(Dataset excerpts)
....

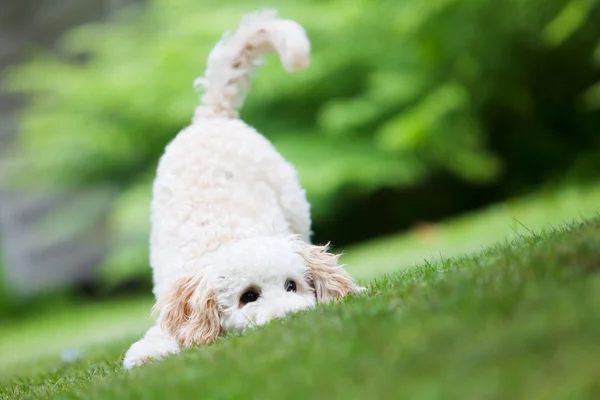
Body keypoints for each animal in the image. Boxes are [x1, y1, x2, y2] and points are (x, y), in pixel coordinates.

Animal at [123, 9, 360, 370]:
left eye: (292, 286)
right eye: (248, 296)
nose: (293, 317)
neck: (228, 239)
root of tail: (211, 117)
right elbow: (152, 345)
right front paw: (148, 356)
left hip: (296, 209)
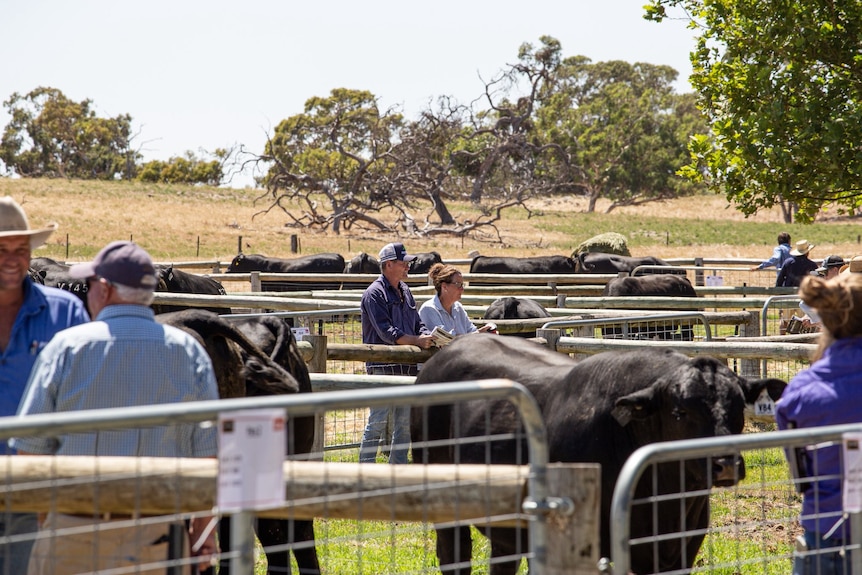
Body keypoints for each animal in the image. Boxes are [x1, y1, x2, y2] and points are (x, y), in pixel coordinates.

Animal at [410, 335, 786, 575]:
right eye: (679, 412)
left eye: (738, 408)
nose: (725, 464)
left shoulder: (681, 548)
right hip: (444, 506)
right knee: (453, 555)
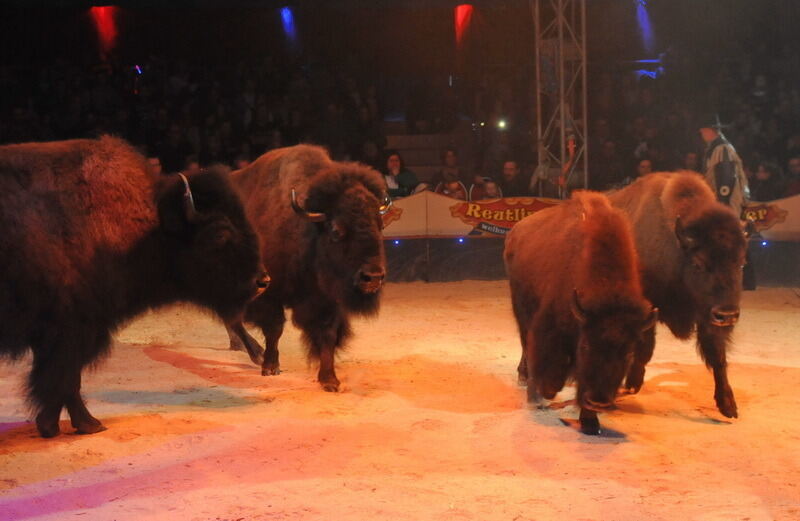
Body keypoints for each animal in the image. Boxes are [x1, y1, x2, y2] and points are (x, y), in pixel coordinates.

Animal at [0, 136, 268, 436]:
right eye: (220, 233)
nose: (262, 281)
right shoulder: (73, 330)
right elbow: (65, 380)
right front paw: (87, 424)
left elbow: (62, 381)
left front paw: (54, 426)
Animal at [227, 145, 390, 390]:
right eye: (336, 230)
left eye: (380, 226)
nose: (373, 277)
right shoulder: (269, 294)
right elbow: (275, 329)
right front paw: (270, 367)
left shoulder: (327, 300)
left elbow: (328, 334)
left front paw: (329, 379)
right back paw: (255, 353)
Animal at [506, 191, 656, 434]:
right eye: (585, 346)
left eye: (628, 353)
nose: (599, 402)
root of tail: (515, 231)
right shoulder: (549, 326)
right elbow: (549, 370)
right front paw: (543, 393)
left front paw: (590, 422)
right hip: (521, 311)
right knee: (525, 345)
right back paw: (527, 382)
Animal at [608, 173, 752, 416]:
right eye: (699, 264)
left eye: (741, 264)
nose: (728, 315)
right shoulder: (648, 309)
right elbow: (644, 349)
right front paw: (632, 383)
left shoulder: (708, 318)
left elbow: (718, 356)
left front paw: (728, 405)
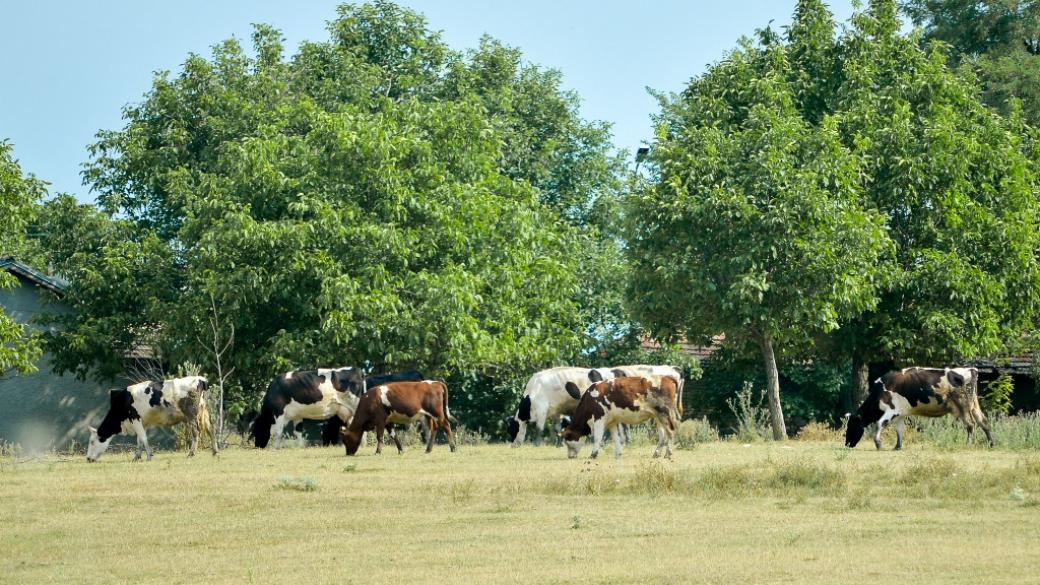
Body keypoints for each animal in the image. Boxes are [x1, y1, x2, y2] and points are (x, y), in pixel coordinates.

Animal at [844, 364, 990, 451]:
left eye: (851, 426)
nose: (847, 444)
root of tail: (971, 369)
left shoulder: (891, 410)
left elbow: (880, 423)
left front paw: (878, 444)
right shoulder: (900, 414)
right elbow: (899, 430)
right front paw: (898, 447)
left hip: (963, 406)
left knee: (970, 424)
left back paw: (968, 444)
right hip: (974, 406)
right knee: (983, 421)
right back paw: (991, 443)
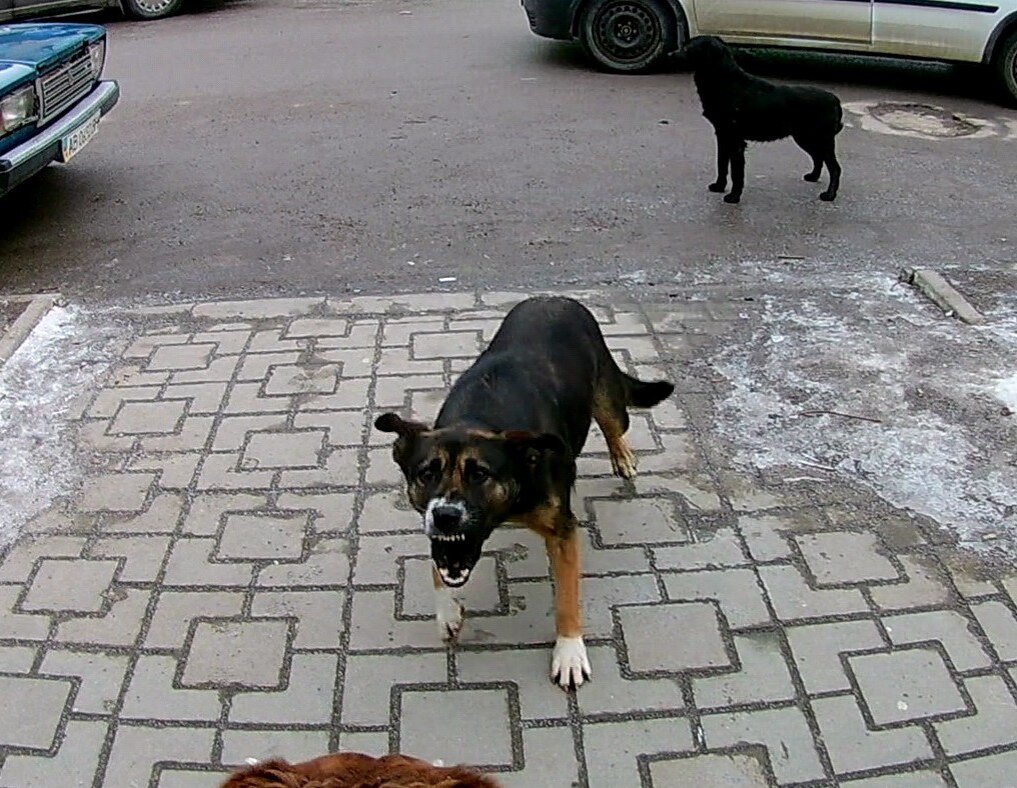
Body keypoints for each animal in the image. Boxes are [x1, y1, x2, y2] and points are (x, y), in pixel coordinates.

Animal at [374, 296, 675, 691]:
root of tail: (554, 298)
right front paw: (447, 611)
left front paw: (569, 651)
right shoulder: (440, 537)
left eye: (480, 474)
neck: (479, 418)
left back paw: (622, 455)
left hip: (606, 396)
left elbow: (566, 597)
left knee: (615, 424)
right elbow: (438, 568)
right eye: (427, 474)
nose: (446, 515)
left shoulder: (562, 530)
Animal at [687, 36, 846, 203]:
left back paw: (829, 195)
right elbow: (721, 164)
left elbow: (736, 172)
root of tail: (835, 100)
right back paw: (813, 177)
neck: (725, 81)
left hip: (820, 140)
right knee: (818, 158)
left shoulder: (735, 141)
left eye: (688, 47)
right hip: (806, 138)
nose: (677, 51)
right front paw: (719, 186)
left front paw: (734, 196)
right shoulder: (723, 135)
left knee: (835, 168)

....

* Exercise *
An exact retyping of each record, with no pictures, is the answer required.

* Response to the task *
Body keypoints for each animal in the image. Boxes are [x1, y1, x2, y2] and points are (x, y), in pixel coordinates.

Animal at [123, 9, 360, 370]:
left eye: (292, 286)
right eye: (248, 296)
nose: (293, 317)
neck: (228, 239)
root of tail: (211, 117)
right elbow: (152, 345)
right front paw: (148, 356)
left hip: (296, 209)
Body keypoints for each animal in the image. Boxes are [x1, y1, x2, y2] and points are (x, y), in pixel coordinates.

Animal at [410, 335, 786, 575]:
right eye: (679, 412)
left eye: (738, 408)
nose: (725, 464)
left shoulder: (681, 548)
right hip: (444, 506)
right knee: (453, 555)
Body keypoints for each animal in the image. Boxes are [x1, y1, x2, y2] and points are (x, y), in pixel coordinates.

Animal at [0, 136, 268, 436]:
right eye: (220, 233)
nose: (262, 281)
right shoulder: (73, 330)
right elbow: (65, 380)
right front paw: (87, 424)
left elbow: (62, 381)
left front paw: (54, 426)
Animal at [227, 145, 390, 390]:
right eye: (336, 230)
left eye: (380, 226)
nose: (373, 277)
right shoulder: (269, 294)
right elbow: (275, 329)
right front paw: (270, 367)
left shoulder: (327, 300)
left elbow: (328, 334)
left front paw: (329, 379)
right back paw: (255, 353)
Animal at [506, 191, 656, 434]:
right eye: (585, 346)
left eye: (628, 353)
nose: (599, 402)
root of tail: (515, 231)
right shoulder: (549, 326)
right elbow: (549, 370)
right front paw: (543, 393)
left front paw: (590, 422)
right hip: (521, 311)
right knee: (525, 345)
right back paw: (527, 382)
Animal at [608, 173, 752, 416]:
right eye: (699, 264)
left eye: (741, 264)
nose: (728, 315)
right shoulder: (648, 309)
right elbow: (644, 349)
right front paw: (632, 383)
left shoulder: (708, 318)
left elbow: (718, 356)
left front paw: (728, 405)
Body keypoints for each animal in the image. Boxes are [x1, y1, x2, y2] and points are (x, y), in pixel coordinates.

Animal at [844, 364, 990, 451]:
left eye: (851, 426)
nose: (847, 444)
root of tail: (971, 369)
left shoulder: (891, 410)
left elbow: (880, 423)
left front paw: (878, 444)
right shoulder: (900, 414)
right elbow: (899, 430)
right front paw: (898, 447)
left hip: (963, 406)
left knee: (970, 424)
left back paw: (968, 444)
right hip: (974, 406)
right knee: (983, 421)
right back paw: (991, 443)
Body keypoints for each animal in the image. Boxes are [x1, y1, x2, y2] and points are (x, y), in pixel coordinates.

Animal at [374, 296, 675, 691]:
root of tail: (554, 298)
right front paw: (447, 611)
left front paw: (569, 651)
right shoulder: (440, 537)
left eye: (480, 474)
neck: (479, 418)
left back paw: (622, 455)
left hip: (606, 396)
left elbow: (566, 597)
left knee: (615, 424)
right elbow: (438, 568)
right eye: (427, 474)
nose: (446, 515)
left shoulder: (562, 530)
Animal at [687, 36, 846, 203]:
left back paw: (829, 195)
right elbow: (721, 164)
left elbow: (736, 172)
root of tail: (835, 100)
right back paw: (813, 177)
neck: (725, 81)
left hip: (820, 140)
right knee: (818, 158)
left shoulder: (735, 141)
left eye: (688, 47)
right hip: (806, 138)
nose: (677, 51)
right front paw: (719, 186)
left front paw: (734, 196)
right shoulder: (723, 135)
left knee: (835, 168)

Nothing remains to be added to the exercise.